Très abruptement chahuté en Bourse, Valeo cultive bien malgré lui une forme de paradoxe, dans la mesure où ses résultats sont solides et ses prises de commandes bien orientées. En outre, le groupe n’a pas manqué de se positionner sur les technologies d’avenir (électrification des chaînes de traction, essor des véhicules connectés et autonomisation de la conduite, nettoyage et éclairage intelligents…), ce qui s’est parfois traduit par des opérations de croissance externe saluées par les analystes et les places de marché.

Toujours est-il que le cours de l’action se situe à un niveau extrêmement bas, à 24,2 euros, et que les agences se montrent sévères, comme l’illustre la dégradation « d’acheter à conserver » mise en place par le groupe Société Générale. Le phénomène ne date pas d’hier, mais il s’est encore brutalement amplifié.

Deuxième "profit warning" en moins de quatre mois


Pourtant, « Nous avions clairement indiqué, le 25 juillet dernier, que le chiffre d’affaires de Valeo serait impacté au 3ème trimestre, de façon temporaire en Europe par le WLTP, et en Chine par un ralentissement du marché », rappelle Jacques Aschenbroich, président directeur général du groupe, avant d’avancer que cette situation conjoncturelle va se poursuivre au dernier trimestre et par conséquent, d’émettre un nouvel avertissement sur résultats, le deuxième en l’espace de quatre mois. « Le groupe revoit ses objectifs pour l’année 2018, avec d’une part, une croissance du chiffre d’affaires de l’ordre de 6% à taux de change constants, après les intégrations réussies d’Ichikoh au Japon, Valeo-Kapec en Corée du Sud et FTE automotive en Allemagne, et une surperformance du chiffre d’affaires première monte de l’ordre de 2 points sur le 2ème semestre ; et d’autre part, une marge opérationnelle, hors quote-part dans les résultats des sociétés mises en équivalence, comprise entre 6,2% et 6,5% du chiffre d’affaires et de génération de cash flow libre comprise entre 120 et 150 millions d’euros », détaille un communiqué.
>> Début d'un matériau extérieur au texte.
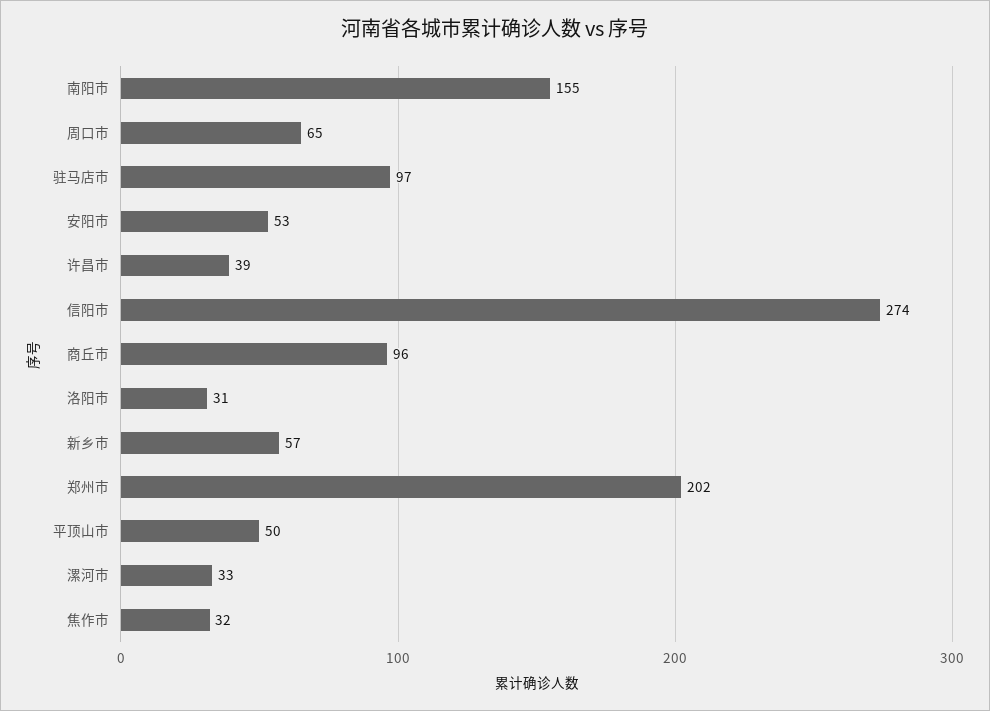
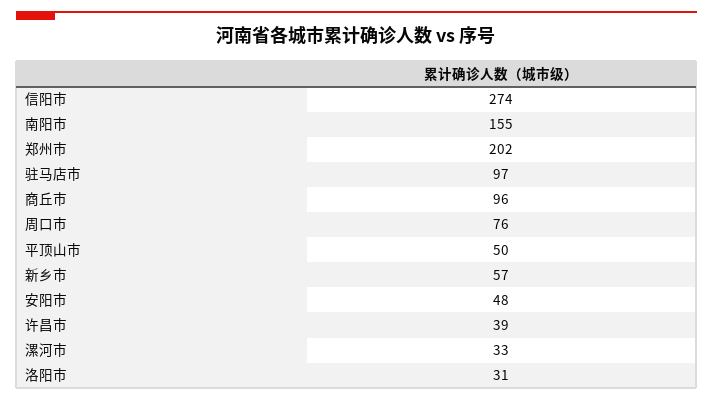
周口市: 65 -> 76
安阳市: 53 -> 48
焦作市: 32 -> none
Et Jacques Aschenbroich rappelle que des mesures ont d’ores et déjà été prises pour maîtriser plus encore les grands équilibres financiers du groupe : « Dans ce contexte de l’évolution de nos marchés et de la poursuite de la hausse du prix des matières premières, nous avons réagi dès le mois de juillet en mettant en place un plan d’action vigoureux, qui vise à réduire ses investissements de 100 millions d’euros par rapport à 2017, et à réduire ses coûts de l’ordre de 100 millions d’euros. Ces actions seront poursuivies autant que nécessaire en 2019 ».
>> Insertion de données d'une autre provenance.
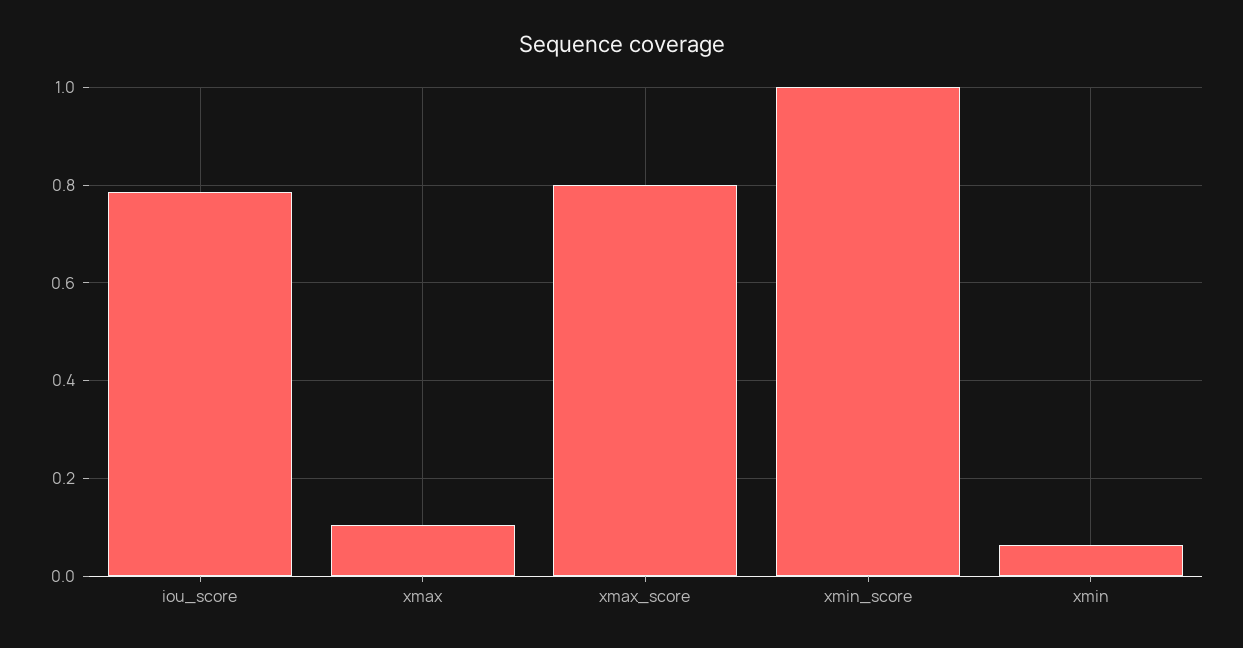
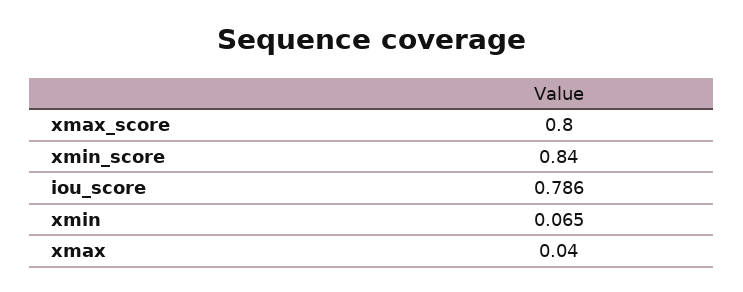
xmax: 0.1 -> 0.04
xmin_score: 1 -> 0.84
Un groupe robuste et équilibré


Ce large préambule est symptomatique du climat de doute qui plane soudain sur le secteur automobile, d’autres équipementiers et plusieurs constructeurs ayant aussi été contraints d’opérer des « profit warning ». Pourtant, les résultats trimestriels de Valeo ne sont pas mauvais, à défaut d’être brillants. Le chiffre d’affaires consolidé s’établit à 4,48 milliards d’euros (dont 3,90 milliards pour la première monte), soit une progression de +5% à taux de change constants, mais en repli de 1% à périmètre constant (hors acquisitions récentes d'Ichikoh au Japon, de Valeo-Kapec en Corée du Sud et de FTE Automotive en Allemagne).

Au cumul des neuf premiers mois de l’année, Valeo a enregistré un chiffre d’affaires de 14,42 milliards d’euros (dont 12,53 milliards en OE), soit une hausse de 2% à périmètre et taux de change constants. Par ailleurs, le groupe fait valoir des équilibres sains : au niveau des marchés (31% de l’activité OE en Asie, 47% en Europe, 20% en Amérique du Nord et 2% en Amérique du Sud), comme au niveau des clients (34% du chiffres d’affaires avec des clients asiatiques, 29% avec des clients allemands, 13% avec des clients français et 18% avec des clients américains).